La note avait été salée. En janvier 2012, l’Urssaf priait Aldi de lui verser 5,5 millions d’euros au titre des cotisations sociales non versées pour les milliers d’heures de travail que l’entreprise avait omis de déclarer. L’organisme de la sécurité sociale, alerté par des incohérences comptables, avait mené une vaste opération de contrôles dans tout le pays, vérifiant la comptabilité des années 2007 à 2009. Il apparaissait alors que la chaîne de magasins avait recours de manière généralisée et systématisée au travail dissimulé.
Aldi et ses clones ont conquis environ 40 % du marché allemand de la grande distribution, contre seulement 12 % en France. Fondée au lendemain de la Seconde Guerre mondiale, la chaîne a fait de ses deux fondateurs, les frères Albrecht, les hommes les plus riches du pays. La success story de la consommation à très bas coût s’est faite au prix des conditions de travail de ses salariés, dévoilées progressivement, au fil des années, par la presse allemande.
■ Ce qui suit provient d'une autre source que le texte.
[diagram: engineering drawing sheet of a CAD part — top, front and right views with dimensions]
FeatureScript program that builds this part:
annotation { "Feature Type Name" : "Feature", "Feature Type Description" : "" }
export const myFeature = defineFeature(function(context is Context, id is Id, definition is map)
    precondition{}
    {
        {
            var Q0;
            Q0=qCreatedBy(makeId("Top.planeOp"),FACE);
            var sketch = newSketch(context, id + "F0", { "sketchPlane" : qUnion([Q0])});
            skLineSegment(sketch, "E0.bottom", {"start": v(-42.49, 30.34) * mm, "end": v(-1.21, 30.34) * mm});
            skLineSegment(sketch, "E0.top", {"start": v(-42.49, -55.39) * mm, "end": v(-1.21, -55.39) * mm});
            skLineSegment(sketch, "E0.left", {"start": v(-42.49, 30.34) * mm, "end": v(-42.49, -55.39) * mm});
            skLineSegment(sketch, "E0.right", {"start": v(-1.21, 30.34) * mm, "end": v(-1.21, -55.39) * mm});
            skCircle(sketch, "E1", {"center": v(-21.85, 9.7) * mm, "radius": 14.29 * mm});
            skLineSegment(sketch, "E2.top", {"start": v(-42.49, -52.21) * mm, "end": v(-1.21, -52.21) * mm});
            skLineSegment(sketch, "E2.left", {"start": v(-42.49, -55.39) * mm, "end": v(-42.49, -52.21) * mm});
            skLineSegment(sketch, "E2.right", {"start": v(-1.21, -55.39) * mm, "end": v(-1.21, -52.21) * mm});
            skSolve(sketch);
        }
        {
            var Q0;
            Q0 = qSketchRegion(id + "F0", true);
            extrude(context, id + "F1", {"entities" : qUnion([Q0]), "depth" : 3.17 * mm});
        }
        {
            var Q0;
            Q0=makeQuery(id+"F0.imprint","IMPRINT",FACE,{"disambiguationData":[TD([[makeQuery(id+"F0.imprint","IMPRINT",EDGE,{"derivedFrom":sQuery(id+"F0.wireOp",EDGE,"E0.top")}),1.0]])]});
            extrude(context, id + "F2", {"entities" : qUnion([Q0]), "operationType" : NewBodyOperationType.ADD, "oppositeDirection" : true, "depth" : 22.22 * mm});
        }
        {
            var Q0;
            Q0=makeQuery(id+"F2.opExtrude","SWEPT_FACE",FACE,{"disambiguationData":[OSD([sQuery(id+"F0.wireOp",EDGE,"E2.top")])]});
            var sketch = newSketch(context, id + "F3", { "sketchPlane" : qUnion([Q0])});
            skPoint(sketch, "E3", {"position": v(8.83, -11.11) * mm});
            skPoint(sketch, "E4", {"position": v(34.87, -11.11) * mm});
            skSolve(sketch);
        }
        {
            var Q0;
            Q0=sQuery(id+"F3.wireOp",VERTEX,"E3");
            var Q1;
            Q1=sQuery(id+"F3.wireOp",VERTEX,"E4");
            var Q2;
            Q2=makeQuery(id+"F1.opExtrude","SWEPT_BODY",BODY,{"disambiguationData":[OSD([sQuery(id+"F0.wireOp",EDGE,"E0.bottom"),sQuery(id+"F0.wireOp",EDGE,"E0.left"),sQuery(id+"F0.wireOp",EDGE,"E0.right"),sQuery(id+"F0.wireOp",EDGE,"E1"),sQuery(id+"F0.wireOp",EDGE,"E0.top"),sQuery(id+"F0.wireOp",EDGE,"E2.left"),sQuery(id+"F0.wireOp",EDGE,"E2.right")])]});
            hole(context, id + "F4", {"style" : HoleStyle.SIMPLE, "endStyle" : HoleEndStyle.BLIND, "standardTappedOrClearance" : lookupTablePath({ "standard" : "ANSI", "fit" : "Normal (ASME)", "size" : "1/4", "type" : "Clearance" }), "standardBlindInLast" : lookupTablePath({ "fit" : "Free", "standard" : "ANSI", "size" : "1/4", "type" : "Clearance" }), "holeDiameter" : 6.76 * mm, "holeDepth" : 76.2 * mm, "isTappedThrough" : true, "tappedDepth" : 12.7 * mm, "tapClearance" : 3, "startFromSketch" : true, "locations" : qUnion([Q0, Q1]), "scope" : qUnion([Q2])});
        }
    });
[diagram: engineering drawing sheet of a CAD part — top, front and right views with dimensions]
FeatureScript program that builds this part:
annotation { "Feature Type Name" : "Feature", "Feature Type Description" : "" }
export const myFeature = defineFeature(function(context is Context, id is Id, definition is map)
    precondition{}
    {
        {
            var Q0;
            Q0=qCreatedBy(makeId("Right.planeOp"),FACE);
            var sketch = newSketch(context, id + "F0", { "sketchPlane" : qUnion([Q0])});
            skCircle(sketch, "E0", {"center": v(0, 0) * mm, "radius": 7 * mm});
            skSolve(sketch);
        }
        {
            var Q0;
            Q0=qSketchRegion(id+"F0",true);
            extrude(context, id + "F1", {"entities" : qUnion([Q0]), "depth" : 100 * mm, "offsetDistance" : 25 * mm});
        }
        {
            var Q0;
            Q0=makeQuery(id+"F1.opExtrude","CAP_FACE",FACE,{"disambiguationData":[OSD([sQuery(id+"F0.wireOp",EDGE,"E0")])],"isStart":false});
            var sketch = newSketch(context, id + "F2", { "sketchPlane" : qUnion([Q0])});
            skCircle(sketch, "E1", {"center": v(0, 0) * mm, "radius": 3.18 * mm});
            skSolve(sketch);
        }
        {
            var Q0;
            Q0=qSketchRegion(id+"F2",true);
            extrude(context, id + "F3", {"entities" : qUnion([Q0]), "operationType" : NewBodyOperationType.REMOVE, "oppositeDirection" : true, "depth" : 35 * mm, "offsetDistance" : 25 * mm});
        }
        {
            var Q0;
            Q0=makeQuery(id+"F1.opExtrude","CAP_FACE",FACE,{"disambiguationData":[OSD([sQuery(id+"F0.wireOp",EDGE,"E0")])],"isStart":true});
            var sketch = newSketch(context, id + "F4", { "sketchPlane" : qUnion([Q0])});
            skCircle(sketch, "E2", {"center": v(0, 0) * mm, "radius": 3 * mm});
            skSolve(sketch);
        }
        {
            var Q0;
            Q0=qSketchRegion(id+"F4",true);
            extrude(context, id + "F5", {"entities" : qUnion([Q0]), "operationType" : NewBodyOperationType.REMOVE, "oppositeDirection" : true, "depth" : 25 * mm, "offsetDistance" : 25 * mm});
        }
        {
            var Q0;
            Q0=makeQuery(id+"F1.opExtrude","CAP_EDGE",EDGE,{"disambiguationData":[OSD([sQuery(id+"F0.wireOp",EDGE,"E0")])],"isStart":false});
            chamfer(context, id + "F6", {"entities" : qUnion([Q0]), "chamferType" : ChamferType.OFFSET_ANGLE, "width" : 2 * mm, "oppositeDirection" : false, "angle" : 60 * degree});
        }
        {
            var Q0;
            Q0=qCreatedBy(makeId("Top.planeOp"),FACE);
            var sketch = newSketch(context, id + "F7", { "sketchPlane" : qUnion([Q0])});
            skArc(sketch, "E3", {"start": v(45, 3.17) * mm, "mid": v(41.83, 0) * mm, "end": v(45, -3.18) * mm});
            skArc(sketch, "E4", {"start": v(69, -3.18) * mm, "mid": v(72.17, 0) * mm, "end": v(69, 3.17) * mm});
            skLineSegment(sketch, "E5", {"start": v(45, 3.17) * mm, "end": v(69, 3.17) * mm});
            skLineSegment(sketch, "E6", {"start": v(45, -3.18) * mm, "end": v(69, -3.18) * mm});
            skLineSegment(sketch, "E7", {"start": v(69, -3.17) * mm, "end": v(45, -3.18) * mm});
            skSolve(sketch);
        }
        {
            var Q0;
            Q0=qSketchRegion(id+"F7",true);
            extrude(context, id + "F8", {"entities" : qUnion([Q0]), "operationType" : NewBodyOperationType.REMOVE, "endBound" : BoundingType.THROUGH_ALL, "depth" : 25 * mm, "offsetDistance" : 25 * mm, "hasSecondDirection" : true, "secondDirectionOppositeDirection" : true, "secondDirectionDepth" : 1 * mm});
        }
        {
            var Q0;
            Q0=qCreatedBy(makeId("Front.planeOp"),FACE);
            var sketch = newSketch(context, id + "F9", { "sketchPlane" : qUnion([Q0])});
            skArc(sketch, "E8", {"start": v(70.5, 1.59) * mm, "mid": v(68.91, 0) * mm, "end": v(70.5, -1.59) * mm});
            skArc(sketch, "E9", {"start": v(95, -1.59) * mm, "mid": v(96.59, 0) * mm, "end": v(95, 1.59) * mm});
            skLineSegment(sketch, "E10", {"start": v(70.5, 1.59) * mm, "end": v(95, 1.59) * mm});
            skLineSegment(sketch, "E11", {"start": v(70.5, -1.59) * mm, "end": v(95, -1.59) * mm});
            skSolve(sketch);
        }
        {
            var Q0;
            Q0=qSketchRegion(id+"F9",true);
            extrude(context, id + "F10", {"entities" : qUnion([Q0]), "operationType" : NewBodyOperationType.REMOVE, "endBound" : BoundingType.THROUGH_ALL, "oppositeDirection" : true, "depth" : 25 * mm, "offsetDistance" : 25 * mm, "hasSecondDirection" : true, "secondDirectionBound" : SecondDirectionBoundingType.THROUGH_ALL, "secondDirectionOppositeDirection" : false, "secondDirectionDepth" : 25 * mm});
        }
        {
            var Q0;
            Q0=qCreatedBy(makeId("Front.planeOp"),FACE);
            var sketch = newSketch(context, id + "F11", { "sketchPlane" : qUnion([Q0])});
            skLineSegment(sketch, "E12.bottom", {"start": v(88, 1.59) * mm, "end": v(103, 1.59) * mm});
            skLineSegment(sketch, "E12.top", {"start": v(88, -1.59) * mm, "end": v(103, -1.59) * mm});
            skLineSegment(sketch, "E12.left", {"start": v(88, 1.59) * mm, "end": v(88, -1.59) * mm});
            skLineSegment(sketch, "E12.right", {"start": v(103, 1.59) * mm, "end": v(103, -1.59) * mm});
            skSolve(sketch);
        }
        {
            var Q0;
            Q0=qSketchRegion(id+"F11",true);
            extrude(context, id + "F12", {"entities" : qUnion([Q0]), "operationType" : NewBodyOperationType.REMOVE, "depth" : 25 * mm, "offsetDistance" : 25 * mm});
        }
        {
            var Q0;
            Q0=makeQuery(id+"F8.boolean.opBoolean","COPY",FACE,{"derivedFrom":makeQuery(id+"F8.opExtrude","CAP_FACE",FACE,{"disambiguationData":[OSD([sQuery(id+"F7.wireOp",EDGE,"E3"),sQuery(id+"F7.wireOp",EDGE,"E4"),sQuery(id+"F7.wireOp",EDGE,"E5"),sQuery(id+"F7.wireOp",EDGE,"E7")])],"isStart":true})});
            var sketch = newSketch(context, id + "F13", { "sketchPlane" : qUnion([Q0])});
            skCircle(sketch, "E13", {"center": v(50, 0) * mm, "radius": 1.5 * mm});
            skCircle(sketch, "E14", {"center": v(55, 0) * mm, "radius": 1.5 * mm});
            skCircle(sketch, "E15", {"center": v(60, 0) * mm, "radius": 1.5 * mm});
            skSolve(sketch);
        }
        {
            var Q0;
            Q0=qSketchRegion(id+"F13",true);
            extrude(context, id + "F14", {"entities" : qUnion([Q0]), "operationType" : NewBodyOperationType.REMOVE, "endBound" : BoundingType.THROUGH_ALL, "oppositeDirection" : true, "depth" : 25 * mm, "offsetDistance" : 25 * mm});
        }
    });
Le travail dissimulé comprend aussi bien le travail au noir (le « salarié » est payé mais pas déclaré) que le travail non rémunéré. Le seul moyen pour le salarié d’être indemnisé est de porter le litige aux prud’hommes. En cas de rupture de contrat, un dispositif lui permet de récupérer une indemnité forfaitaire de six mois de salaire. L’employeur peut être redressé par l’Urssaf – comme dans le cas d’Aldi – mais aussi sanctionné pénalement, avec une amende de 250 000 euros. Voilà pour la théorie.
« Les outils législatifs ne manquent pas vraiment, en matière de travail dissimulé, explique un avocat spécialisé dans le droit du travail. Le problème, c’est qu’un texte n’est pas auto-réalisateur. Même lorsque l’inspection du travail fait un PV, il est rare que le parquet entame des poursuites. » Le procès-verbal établi par l’inspection du travail permettra aux syndicats de se porter partie civile, mais ils ont peu d’espoir que le procureur donne suite. « On essaie d’encourager les salariés à faire de même mais la plupart ne peuvent pas prendre le risque d’être courageux », regrette Daniel Auseski, délégué syndical à Ennery (Moselle) et secrétaire du comité d’entreprise (CGT).
D’après les syndicats, Aldi favorise le recrutement d’une population fragile (mères célibataires, femmes en instance de divorce, jeunes) qui ne pourront pas s’offrir le luxe de jouer leur place. « Intenter une action représente non seulement un risque mais demande de l’argent et du temps, note un avocat. Or quand on travaille jusqu’à 19 ou 20 heures, que l’on doit ensuite s’occuper des enfants, il ne reste que les week-ends. Et alors les permanences syndicales et les cabinets d’avocats sont fermés. Sans compter que les procédures ont un coût. »
Dans un documentaire diffusé en janvier, Frédéric Brunnquell décrivait les conditions de travail des salariés d’Aldi et de son jumeau et concurrent Lidl : horaires insensés, harcèlement, suspicion permanente… (voir l'émission d'Arrêt sur image).
Ainsi, pour retenir les employés, Aldi utilise la paie. Réputé meilleur payeur que la concurrence, la chaîne joue sur la prime d’intéressement pour encourager ses salariés à faire des heures supplémentaires non déclarées. Le bonus est calculé en fonction du chiffre d’affaires du magasin et ramené au nombre d’heures travaillées, afin de juger de l’efficacité de vente des employés. Du coup, en notant les heures réellement effectuées le ratio diminue et la prime avec. « Mais même dans un magasin qui fait beaucoup de chiffre, la prime est loin de représenter l’équivalent des heures supplémentaires effectuées », assure Daniel Auseski.
Les responsables des magasins sont les plus touchés. Caisse, rayonnage, stocks, contrôles qualité, comptabilité, sécurité, propreté, ils doivent gérer tout le magasin avec, généralement, un seul autre employé et sur des plages horaires pouvant aller de 8 heures à 20 heures.